Search code examples
pythonscikit-learnsentiment-analysismulticlass-classification

Sentiment Analysis with 3 classes (positive, neutral, and negative)?


I want to do sentiment analysis with 3 classes (positive, neutral, and negative). I have seen lots of work on sentiment analysis with two classes (positive and negative), but much less so for 3 classes. If I wanted to use a bag-of-words approach and a classifier such as Logistic Regression or SVMs in Scikit-learn, how would this work?
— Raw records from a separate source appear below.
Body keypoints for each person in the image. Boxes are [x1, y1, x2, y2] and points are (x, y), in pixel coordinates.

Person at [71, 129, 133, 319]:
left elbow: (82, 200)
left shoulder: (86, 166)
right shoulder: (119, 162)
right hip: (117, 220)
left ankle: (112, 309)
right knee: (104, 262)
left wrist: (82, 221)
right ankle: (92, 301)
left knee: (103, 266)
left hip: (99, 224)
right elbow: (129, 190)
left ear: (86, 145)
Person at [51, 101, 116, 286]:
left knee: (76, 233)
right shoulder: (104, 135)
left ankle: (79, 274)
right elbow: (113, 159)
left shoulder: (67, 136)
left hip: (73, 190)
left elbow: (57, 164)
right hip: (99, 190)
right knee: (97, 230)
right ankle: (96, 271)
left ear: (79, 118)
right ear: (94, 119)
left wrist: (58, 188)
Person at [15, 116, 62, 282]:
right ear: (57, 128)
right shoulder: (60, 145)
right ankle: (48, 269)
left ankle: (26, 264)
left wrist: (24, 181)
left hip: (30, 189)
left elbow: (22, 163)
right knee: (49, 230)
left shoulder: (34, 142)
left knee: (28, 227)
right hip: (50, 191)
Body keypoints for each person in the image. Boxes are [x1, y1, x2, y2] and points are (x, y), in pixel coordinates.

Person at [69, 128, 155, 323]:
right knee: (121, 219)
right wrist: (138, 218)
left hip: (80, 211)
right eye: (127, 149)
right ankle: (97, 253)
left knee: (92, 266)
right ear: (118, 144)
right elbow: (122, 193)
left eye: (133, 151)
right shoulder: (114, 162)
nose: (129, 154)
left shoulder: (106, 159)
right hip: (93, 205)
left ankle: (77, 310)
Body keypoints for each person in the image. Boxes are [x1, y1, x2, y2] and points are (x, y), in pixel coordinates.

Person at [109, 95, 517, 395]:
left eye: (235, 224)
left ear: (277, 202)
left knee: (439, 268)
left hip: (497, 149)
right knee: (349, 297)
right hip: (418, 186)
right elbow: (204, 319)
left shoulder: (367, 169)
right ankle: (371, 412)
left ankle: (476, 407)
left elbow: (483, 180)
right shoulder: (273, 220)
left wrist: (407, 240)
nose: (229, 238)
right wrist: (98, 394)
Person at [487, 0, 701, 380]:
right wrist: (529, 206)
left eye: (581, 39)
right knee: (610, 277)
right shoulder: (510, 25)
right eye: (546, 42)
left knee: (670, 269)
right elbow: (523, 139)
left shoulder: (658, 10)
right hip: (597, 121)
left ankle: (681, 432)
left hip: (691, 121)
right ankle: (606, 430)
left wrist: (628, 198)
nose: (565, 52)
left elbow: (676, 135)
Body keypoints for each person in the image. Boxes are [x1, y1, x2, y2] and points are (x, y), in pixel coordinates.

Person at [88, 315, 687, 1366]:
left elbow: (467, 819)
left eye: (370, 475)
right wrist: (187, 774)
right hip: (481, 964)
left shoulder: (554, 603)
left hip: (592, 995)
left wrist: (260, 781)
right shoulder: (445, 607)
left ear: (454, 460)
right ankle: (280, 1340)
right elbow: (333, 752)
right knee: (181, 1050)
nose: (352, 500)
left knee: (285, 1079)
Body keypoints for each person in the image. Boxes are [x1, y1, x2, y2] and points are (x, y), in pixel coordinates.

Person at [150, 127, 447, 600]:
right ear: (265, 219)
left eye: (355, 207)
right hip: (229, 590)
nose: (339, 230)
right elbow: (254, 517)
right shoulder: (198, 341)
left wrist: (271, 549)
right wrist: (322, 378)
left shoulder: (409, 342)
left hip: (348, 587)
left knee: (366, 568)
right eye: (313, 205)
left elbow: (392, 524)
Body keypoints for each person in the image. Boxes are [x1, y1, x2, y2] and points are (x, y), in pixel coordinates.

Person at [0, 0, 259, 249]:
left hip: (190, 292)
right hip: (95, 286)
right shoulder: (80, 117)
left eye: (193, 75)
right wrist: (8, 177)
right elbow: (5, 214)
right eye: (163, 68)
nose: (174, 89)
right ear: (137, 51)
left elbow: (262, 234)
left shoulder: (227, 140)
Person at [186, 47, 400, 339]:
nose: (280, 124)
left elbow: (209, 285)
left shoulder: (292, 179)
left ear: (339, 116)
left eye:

What would the steps be for my output to predict with 3 classes?

Do I have to treat each class as a binary classification and do something to combine the results, or is sklearn able to do some processing for me so I do not have to specify this?


Solution

  • There are three possible approaches:

    1. Use multiclass algorithms, such as logistic regression or decision tree (they are inherently multiclass) or one-vs-one or one-vs-rest wrappers for binary algorithms such as SVM.
    2. If you want to exploit the fact that neutral texts are "somewhere between" positive and negative ones, you can use ordered classification models, such as ordered logistic regression in the mord package.
    3. If you want to exploit the ordering of classes, but want to stay within scikit-learn, I would suggest to fit any regression model to your data first (e.g. gradient boosing regressor), and then use logistic regression on top of its prediction.